Set out the lines of the records below as a numbered list, from the line containing "Which has a" through the line containing "What is the smallest value displayed?", skipping blank lines and leaving out the pictures.

• [DATA RECORDS]

┄┄┄┄┄┄┄┄┄┄

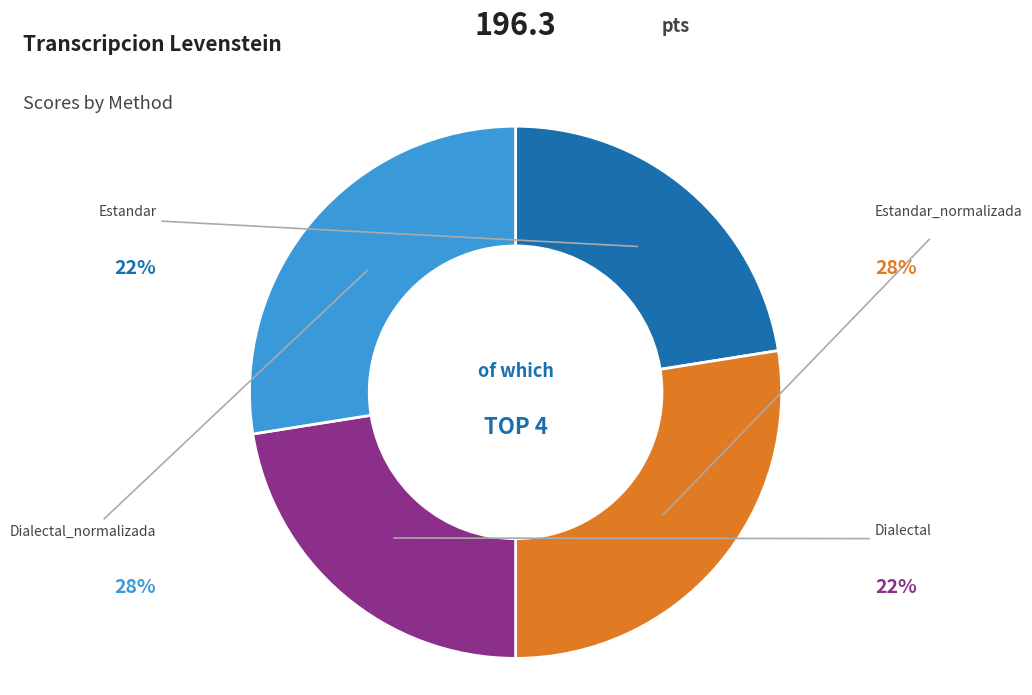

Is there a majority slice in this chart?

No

┄┄┄┄┄┄┄┄┄┄

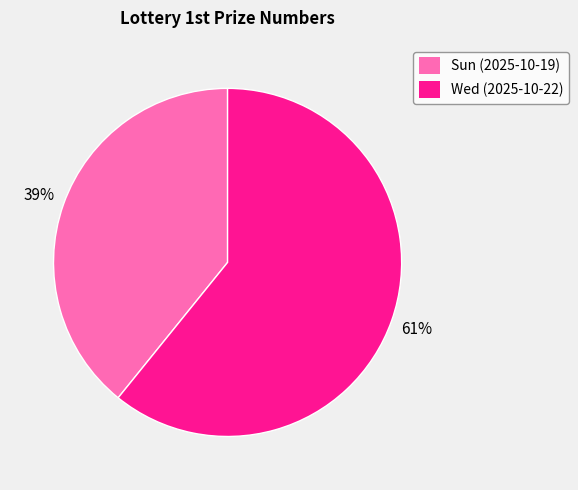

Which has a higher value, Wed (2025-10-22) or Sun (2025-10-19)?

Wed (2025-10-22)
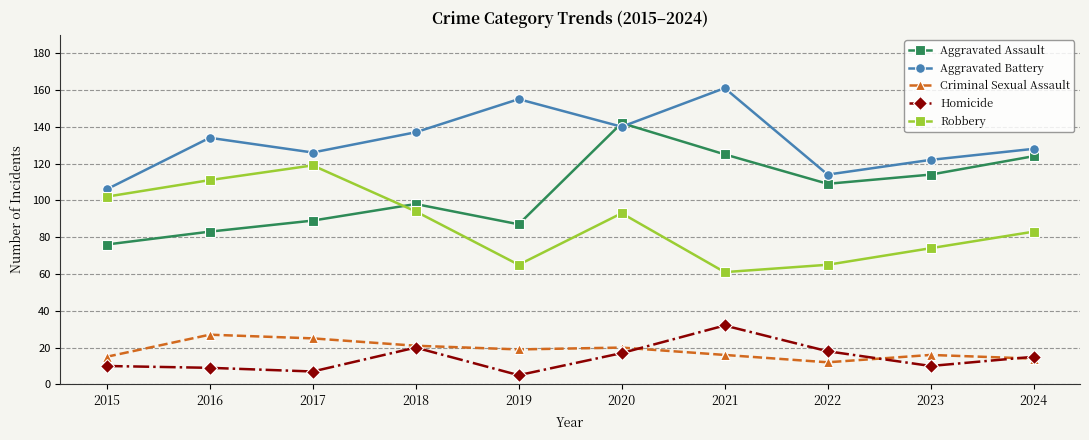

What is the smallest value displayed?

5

┄┄┄┄┄┄┄┄┄┄

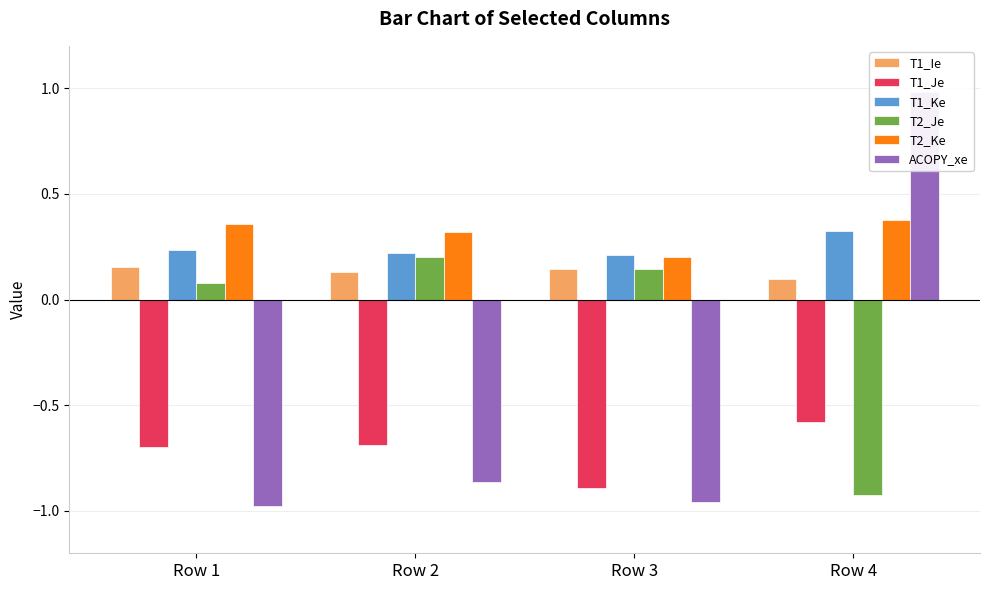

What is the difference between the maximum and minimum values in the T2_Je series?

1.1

┄┄┄┄┄┄┄┄┄┄

• [SOLVED EXERCISE]
1. Which has a higher value, Wed (2025-10-22) or Sun (2025-10-19)?
2. Wed (2025-10-22)
3. What is the smallest value displayed?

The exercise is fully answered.